En effet, c’est une grande figure de la politique sud-africaine qui s’est éteinte. Le prince Mangosuthu fut le premier ministre traditionnel de la monarchie Zoulou. Il fut également le créateur et président du parti de l’Inkatha, ancien chef du bantoustan du KwaZulu et enfin ministre de l’Intérieur sous l’administration Mandela.
« C’est avec une profonde tristesse que j’annonce le décès du prince Mangosuthu Buthelezi, premier ministre traditionnel du roi et de la nation zoulous, fondateur et président émérite du parti Inkatha », a déclaré Cyril Ramaphosa dans un communiqué.
Le nationaliste zoulou.
Jusqu’à sa mort, et malgré son âge avancé, Mangosuthu Buthelezi est resté une figure incontournable de la politique sud-africaine. Il a veillé sur les intérêts du peuple zoulou, l’ethnie la plus importante d’Afrique du Sud. Cette figure de la lutte anti-apartheid était aussi une personnalité controversée.
« Il est mort aux premières heures de la journée, deux semaines seulement après la célébration de son 95e anniversaire », a précisé le chef d’État, saluant un « formidable dirigeant qui a joué un rôle important dans l’histoire de notre pays pendant sept décennies ».
Mangosuthu Buthelezi était un nationaliste qui a toujours défendu les intérêts de son peuple et de son roi. Né en août 1928 au sein de la famille royale zouloue, Mangosuthu Gathsa Buthelezi a longtemps été l’incarnation de l’esprit fier et guerrier de la plus grande ethnie du pays. Il fut au départ membre du parti historique au pouvoir, le Congrès national africain (ANC).
Un leader.
À la fin de l’apartheid, il a négocié avec le régime ségrégationniste pour que le roi possède les terres de l’ancien bantoustan, une région dessinée pour isoler les noirs en fonction de leur ethnie.
Buthelezi a toujours défendu le particularisme zoulou. Il leur a d’ailleurs donné une voix politique en lançant le parti de l’Inkatha Freedom (IFP) en 1975, initialement envisagé comme une organisation culturelle zouloue.
Ce mouvement, qu’il a dirigé plus de quarante ans, a mené des guerres territoriales sanglantes avec les militants de l’ANC dans les townships à majorité noire des années 1980 et 1990. Une formation qui s’est battue contre l’ANC dans une guerre civile qui a fait près de 20 000 morts entre 1985 et 1995.
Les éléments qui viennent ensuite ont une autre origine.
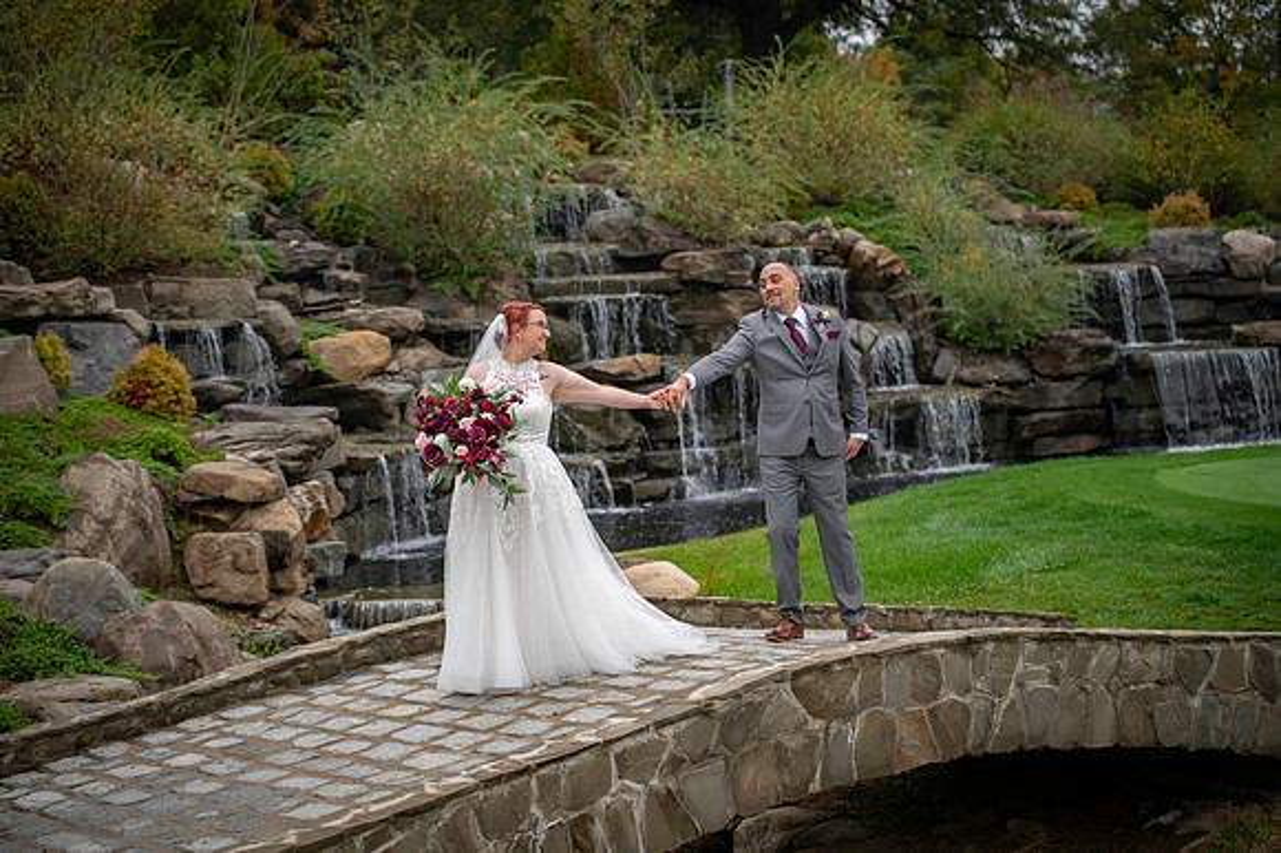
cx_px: 640
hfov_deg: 28.9
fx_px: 2489
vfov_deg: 19.4
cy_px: 426
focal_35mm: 70
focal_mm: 70
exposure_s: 1/125
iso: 80
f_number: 2.8
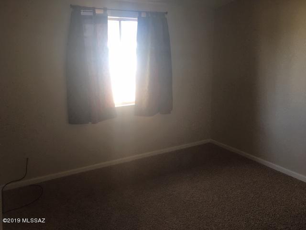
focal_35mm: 29
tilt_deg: -12.0
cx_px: 153
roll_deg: +0.8
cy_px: 115
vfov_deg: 48.2
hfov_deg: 61.7
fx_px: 256
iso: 40
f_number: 2.2
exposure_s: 1/30
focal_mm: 4.15
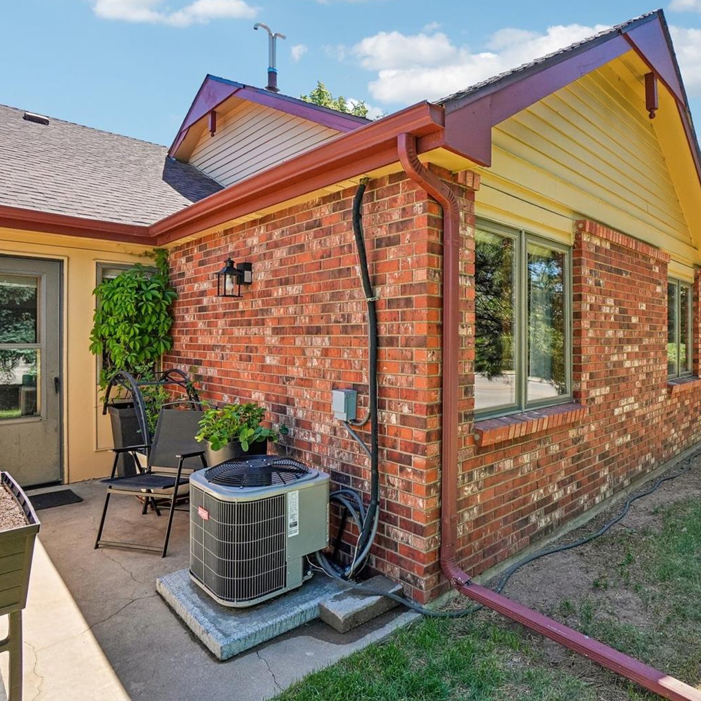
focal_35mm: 20
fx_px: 458
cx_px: 434
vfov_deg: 74.8
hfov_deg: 73.7
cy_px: 342
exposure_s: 1/160
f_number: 8
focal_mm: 10
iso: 400
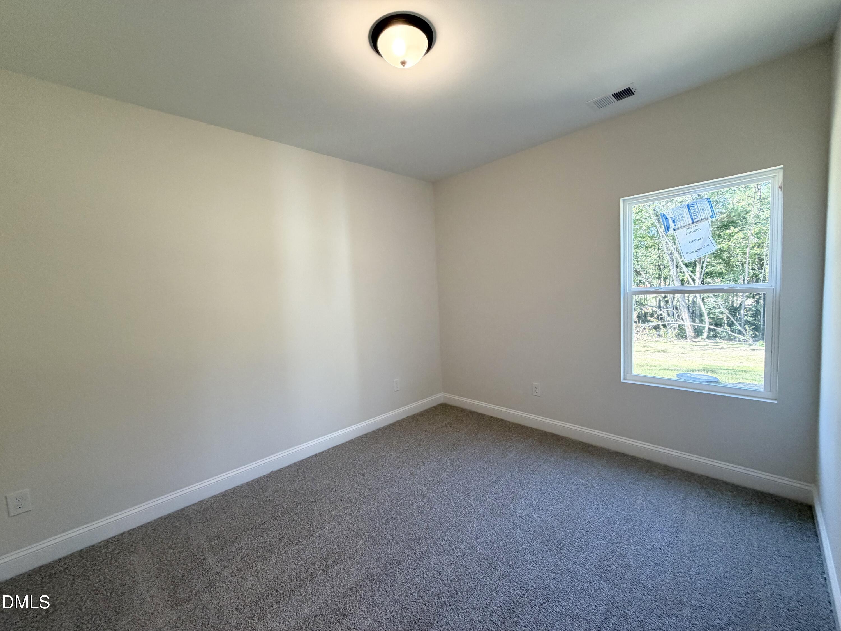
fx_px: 340
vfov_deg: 85.7
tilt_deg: -5.5
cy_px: 316
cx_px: 420
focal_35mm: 14
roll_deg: +3.1
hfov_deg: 102.1
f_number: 2.2
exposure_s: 1/120
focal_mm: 2.22
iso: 200
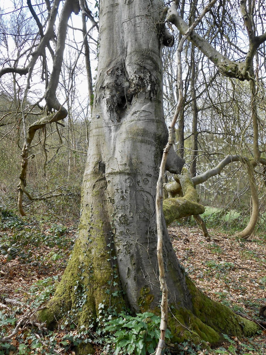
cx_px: 131
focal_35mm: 31
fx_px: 318
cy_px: 176
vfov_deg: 58.4
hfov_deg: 45.4
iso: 80
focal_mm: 5.3
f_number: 3.8
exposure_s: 1/100
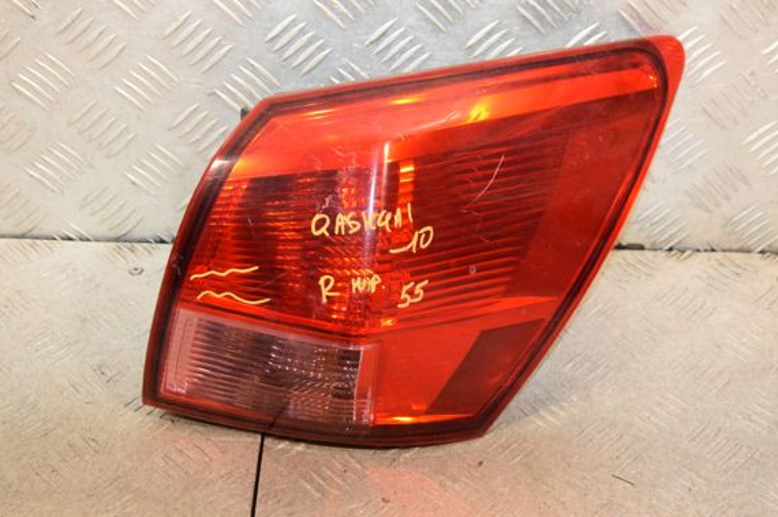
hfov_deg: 31.4
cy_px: 236
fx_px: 1382
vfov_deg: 21.2
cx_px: 433
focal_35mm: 64
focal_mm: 38
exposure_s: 1/200
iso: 1600
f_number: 5.6
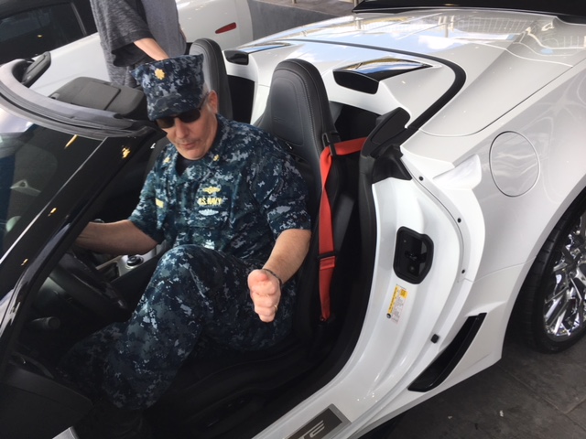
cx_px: 293
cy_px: 220
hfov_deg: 61.7
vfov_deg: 48.2
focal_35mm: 29
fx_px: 491
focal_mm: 4.15
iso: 25
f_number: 2.2
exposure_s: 1/264
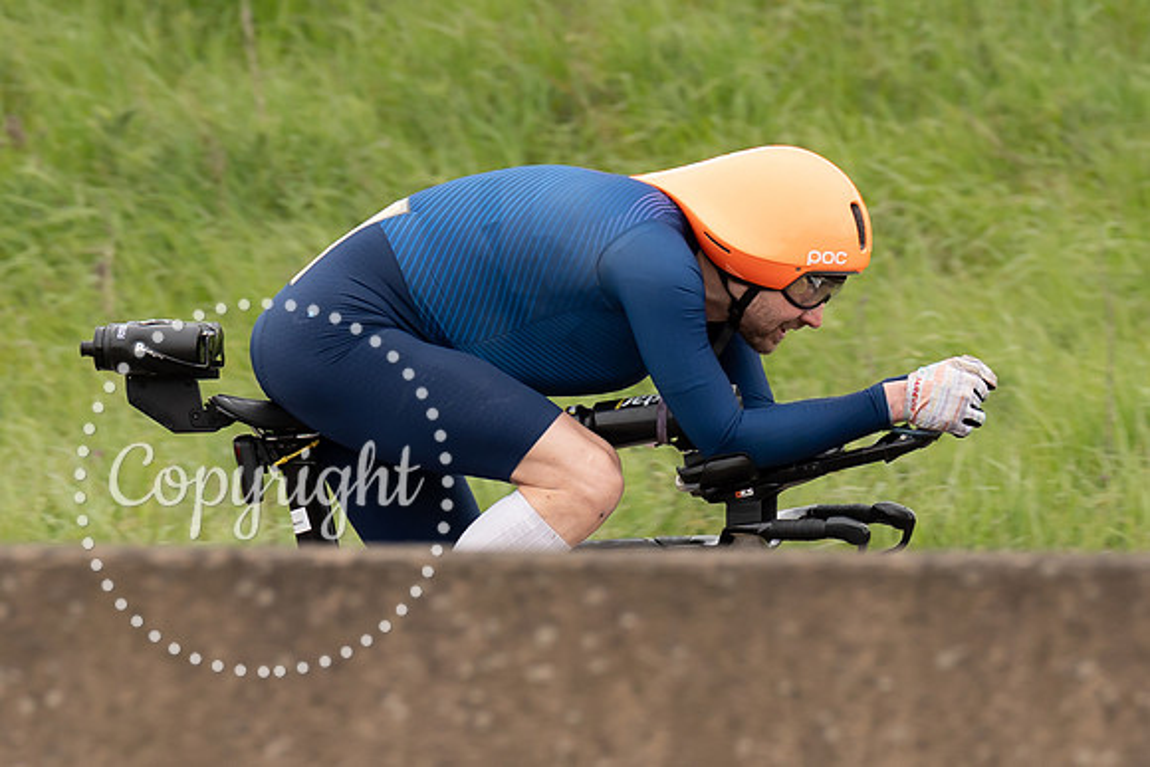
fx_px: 18413
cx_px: 769
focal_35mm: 576
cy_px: 332
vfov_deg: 2.4
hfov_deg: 3.6
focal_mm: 200
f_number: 4
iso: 320
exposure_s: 1/1000
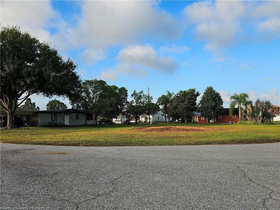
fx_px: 186
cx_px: 140
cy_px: 105
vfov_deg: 58.9
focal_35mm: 23
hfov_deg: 73.9
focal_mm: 6.3
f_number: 1.7
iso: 12
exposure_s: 1/565
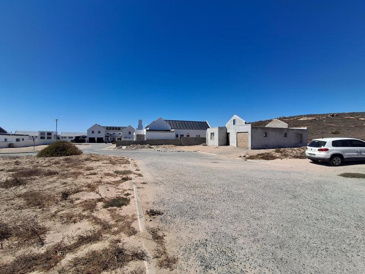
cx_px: 182
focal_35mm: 16
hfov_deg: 94.5
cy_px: 137
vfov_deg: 78.1
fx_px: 169
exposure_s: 1/2237
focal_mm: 1.64
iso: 40
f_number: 2.2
Ayant occupé les fonctions de premier ministre du bantoustan du Kwazulu – ces entités territoriales pseudo « indépendantes » assignées aux Noirs sous l’apartheid, Mangosuthu Buthelezi a souvent été accusé d’avoir collaboré ou d’avoir été un allié de ce régime raciste, ce qu’il a toujours farouchement nié.
La guerre.
Dans les années 1980, les dissensions entre son parti et l’ANC s’approfondissent. Buthelezi questionne les stratégies anti-apartheid de l’ANC, critique Nelson Mandela, alors en prison, l’accusant d’affaiblir les positions noires. Il agace aussi les mouvements de libération en appelant à des investissements étrangers accrus en Afrique du Sud, contrant leurs appels à des sanctions économiques pour peser contre le régime raciste.
Les violences entre militants de l’Inkhata et leurs opposants s’intensifient au milieu des années 1980, faisant plus de 5 000 morts. En janvier 1991, Mandela et Buthelezi se rencontrent, une première en douze ans, et appellent à la fin des affrontements et à la tolérance politique. Mais dès l’année suivante, des militants Inkhata, soutenus par les forces de sécurité de l’apartheid, commettent de nouvelles violences à Johannesburg et au Kwazulu Natal, province historique du peuple zoulou.
En 1994, c’est l’ANC de Nelson Mandela qui gagne les élections. L’influence de Buthelezi n’est pas ignorée et il est nommé ministre de l’Intérieur. Il entame l’une des plus longues carrières parlementaires du pays. En 2019, à 90 ans, il annonce ne pas se représenter à sa propre succession. Aujourd’hui, le parti de l’Inkatha n’est plus l’ennemi, mais l’adversaire politique de l’ANC. Le président Cyril Ramaphosa a tout de même salué la mémoire d’un formidable leader qui a joué un rôle important dans l’histoire de l’Afrique du Sud pendant sept décennies.
Soulignons que Mangosuthu Buthelezi figure aussi dans le Guide Guinness des records pour le plus long discours devant une assemblée législative, en mars 1993, réparti sur onze jours, avec en moyenne deux heures et demie de prise de parole par jour.
Il est à noter qu’au début des années 2020, le nonagénaire a été le porte-parole du roi coutumier zoulou, Misuzulu Zulu aussi appelé Misuzulu kaZwelithini, couronné l’an dernier.